**Passage for review:**
The Cattle Export Charges Act 1990 will be repealed by
item 1 of Schedule 4 of the Australian Meat and Live-stock Industry
(Repeals and Consequential Provisions) Bill 1997.
This Bill forms part of a package of 17 Bills restructuring the
regulatory framework of the Australian meat and live-stock
industry. Under existing levy and charge arrangements, funds raised
primarily go towards funding the MIC, AMLC and MRC. Under the
proposed arrangements the government intends that industry
contributions will be sourced on a statutory and non-statutory
basis. The collection of statutory levies is intended to be based
on the current system but with changes providing for a transaction
levy on sheep, lambs and goats, replacing the current livestock
slaughter levy, and a separate transaction levy on grain fed
cattle.
The rationale given by the Minister in the Second Reading Speech
to the Australian Meat and Live-stock Industry Bill 1997 for the
transaction levy approach is:
The transaction levy approach for sheep, lambs and goats was
adopted at the request of a clear majority of industry whose
submission met all of the requirements of the government's levy
principles. A similar request was also submitted by the grain fed
cattle industry sector for a separate cattle transaction levy.
Again this submission met each of the Government's levy
principles.
The existing levy and charge imposition Acts have been modified
to provide for clear sectoral ownership.(1)
In relation to non-statutory contributions, the government is
setting the processor and exporter levies at zero. It should be
noted that the Minister in the Second Reading Speech to the Bill
issues a warning in respect of such contributions, that is:
Should the non-statutory contributions by processors and
livestock exporters fail to meet agreed funding levels for joint
industry functions, and as specifically agreed by these two
sectors, the Government has their prior agreement to maintain
levies at a required level to ensure there is adequate
funding.(2)
Under the proposed arrangements, the Government intends that
decisions on levels of levies and charges be the responsibility of
peak industry council.

**Keypoint text descriptions:**
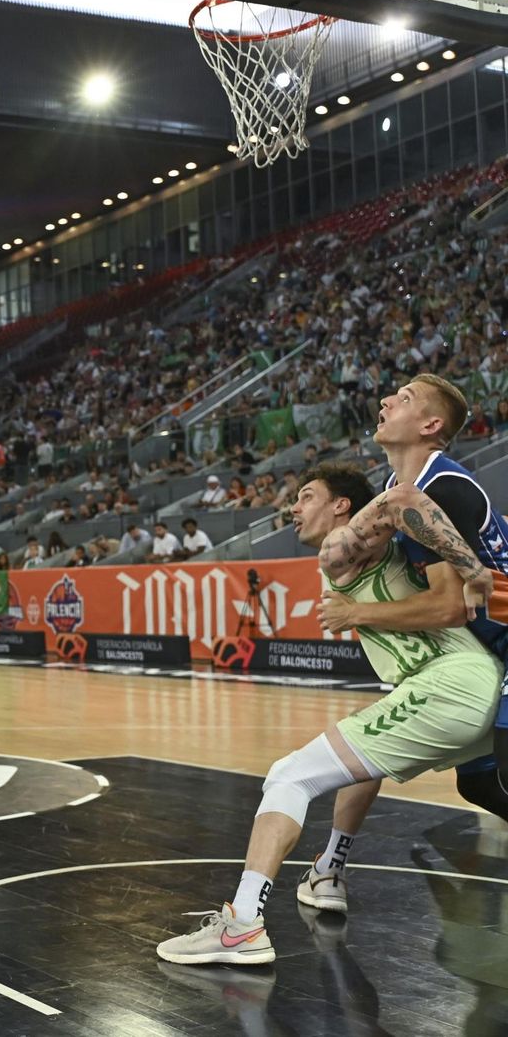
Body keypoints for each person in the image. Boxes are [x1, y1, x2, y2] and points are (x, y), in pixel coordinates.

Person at [157, 462, 501, 965]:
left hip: (452, 684)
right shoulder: (375, 552)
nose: (293, 507)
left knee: (289, 776)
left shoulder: (344, 547)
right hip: (472, 688)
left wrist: (468, 571)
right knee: (363, 759)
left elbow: (403, 498)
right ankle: (328, 871)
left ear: (342, 505)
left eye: (306, 495)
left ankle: (242, 925)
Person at [298, 376, 508, 913]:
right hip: (488, 651)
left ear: (431, 426)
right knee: (480, 786)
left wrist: (357, 612)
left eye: (405, 398)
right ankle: (329, 865)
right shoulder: (400, 485)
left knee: (504, 773)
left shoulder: (443, 488)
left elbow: (450, 606)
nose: (386, 399)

**Work task 1:** From the passage on levy arrangements in the Australian meat and live-stock industry, list every kind of livestock for which a transaction levy is proposed.
**Work task 2:** Summarize the passage on levy arrangements in the Australian meat and live-stock industry in two sentences.
**Work task 3:** According to the passage on levy arrangements in the Australian meat and live-stock industry, which levies is the government setting at zero?

**Answer section 1:**
- Sheep
- Lambs
- Goats
- Grain fed cattle

**Answer section 2:** The Cattle Export Charges Act 1990 is to be repealed as part of a 17-Bill package restructuring the regulatory framework of the Australian meat and live-stock industry, and statutory levies will follow the current system but with transaction levies on sheep, lambs and goats and a separate one on grain fed cattle. The government is setting processor and exporter levies at zero, warning that it may maintain levies if non-statutory contributions fall short, and intends that the peak industry council decide levy and charge levels.

**Answer section 3:** The processor and exporter levies.